While still in the “pre-rule stage,” the SEC’s regulatory agenda indicates that it plans to seek comment in April 2022 in an effort to further update the rules related to exempt offerings and “more effectively promote investor protection.”

The current accredited investor definition uses income and net worth thresholds to identify accredited investors.

According to the SEC, the $200,000 individual income and $1 million net worth threshold was established in 1982, and a $300,000 joint income threshold in 1988. The regulator further amended the net worth standard to exclude the value of an investor’s primary residence in 2011.

In December 2020, under former SEC chair Jay Clayton, the SEC expanded the definition to include investors and institutions who have the knowledge, expertise, and financial sophistication to participate in U.S. private markets.

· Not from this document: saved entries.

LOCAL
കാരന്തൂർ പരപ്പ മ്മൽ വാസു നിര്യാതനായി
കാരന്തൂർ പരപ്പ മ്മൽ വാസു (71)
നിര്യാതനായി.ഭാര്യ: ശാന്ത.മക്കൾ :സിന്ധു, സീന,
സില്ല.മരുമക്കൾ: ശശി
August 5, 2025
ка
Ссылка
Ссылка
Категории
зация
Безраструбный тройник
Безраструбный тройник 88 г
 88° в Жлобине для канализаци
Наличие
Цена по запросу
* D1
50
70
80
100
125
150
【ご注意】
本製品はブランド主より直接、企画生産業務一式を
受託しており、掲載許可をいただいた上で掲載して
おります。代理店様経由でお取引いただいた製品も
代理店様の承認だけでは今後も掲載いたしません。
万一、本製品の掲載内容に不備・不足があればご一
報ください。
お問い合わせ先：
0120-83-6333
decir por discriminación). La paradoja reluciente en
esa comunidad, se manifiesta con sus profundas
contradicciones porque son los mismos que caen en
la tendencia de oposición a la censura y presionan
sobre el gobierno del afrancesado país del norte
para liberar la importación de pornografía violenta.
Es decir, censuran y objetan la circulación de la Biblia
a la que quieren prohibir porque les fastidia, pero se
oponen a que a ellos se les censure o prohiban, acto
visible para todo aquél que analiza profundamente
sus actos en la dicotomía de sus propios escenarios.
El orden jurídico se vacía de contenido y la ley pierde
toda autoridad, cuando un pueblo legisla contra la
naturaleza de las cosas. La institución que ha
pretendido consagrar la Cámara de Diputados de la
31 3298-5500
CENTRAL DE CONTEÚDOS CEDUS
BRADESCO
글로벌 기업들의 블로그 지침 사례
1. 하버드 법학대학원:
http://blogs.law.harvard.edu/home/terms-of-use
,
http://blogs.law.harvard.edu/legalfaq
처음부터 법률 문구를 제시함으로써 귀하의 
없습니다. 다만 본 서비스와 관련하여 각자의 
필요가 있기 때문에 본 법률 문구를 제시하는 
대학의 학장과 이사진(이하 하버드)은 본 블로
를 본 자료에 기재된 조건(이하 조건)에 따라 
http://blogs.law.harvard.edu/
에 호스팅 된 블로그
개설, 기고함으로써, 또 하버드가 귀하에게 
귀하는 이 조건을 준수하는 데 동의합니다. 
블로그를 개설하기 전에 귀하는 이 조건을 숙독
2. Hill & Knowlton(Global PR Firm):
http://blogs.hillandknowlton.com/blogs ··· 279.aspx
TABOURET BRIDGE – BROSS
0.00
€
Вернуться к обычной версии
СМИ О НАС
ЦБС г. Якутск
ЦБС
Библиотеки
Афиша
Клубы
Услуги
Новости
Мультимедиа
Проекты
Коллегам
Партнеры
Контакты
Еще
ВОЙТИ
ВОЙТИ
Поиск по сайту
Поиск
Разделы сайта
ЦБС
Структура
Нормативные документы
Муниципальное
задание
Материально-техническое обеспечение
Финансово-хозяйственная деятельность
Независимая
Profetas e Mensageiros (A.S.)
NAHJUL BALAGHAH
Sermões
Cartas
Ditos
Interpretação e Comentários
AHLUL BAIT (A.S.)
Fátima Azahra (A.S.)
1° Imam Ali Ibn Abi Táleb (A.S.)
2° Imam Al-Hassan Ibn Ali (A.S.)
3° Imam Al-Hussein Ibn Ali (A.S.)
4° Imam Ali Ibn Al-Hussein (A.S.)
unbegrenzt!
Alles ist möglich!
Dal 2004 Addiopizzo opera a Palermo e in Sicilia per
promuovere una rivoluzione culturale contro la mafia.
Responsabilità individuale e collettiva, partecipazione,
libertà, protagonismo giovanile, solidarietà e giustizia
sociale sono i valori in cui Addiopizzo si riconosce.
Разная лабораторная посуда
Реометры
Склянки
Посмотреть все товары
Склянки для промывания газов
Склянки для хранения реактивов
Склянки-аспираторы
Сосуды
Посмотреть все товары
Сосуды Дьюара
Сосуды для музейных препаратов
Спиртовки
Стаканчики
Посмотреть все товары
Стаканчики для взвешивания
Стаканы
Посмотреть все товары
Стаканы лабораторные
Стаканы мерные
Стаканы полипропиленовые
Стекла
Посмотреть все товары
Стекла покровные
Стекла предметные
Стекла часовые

The regulator, however, did not adjust the income and net worth thresholds, despite a sharp increase in investors who qualify as a result of inflation. According to the SEC, the number of U.S. households that qualify as accredited investors grew from approximately 2 percent of the population in 1983 to 13 percent in 2019.

In addition, exempt offerings now significantly out-raise their registered counterparts. The SEC estimated that exempt offering accounted for $2.7 trillion, or 69.2 percent, of all new capital raised in 2019 – with Regulation D 506(b) and 506 (c) offerings accounting for $1.56 trillion of the total. For comparison, registered offerings accounted for $1.2 trillion, or 30.8 percent, of new capital raised in 2019.

The accredited investor definition is a central component of Rule 506 under Regulation D. Qualifying as an accredited investor allows for the participation in investment opportunities that are generally unavailable to non-accredited investors, including investments in private companies and offerings by certain hedge funds, private equity funds, and venture capital funds.

In a related event, the SEC’s Small Business Capital Formation Advisory Committee, which provides advice and recommendations to the SEC on rules, regulations and policy matters relating to small businesses, held a virtual meeting on February 10th to discuss the definition.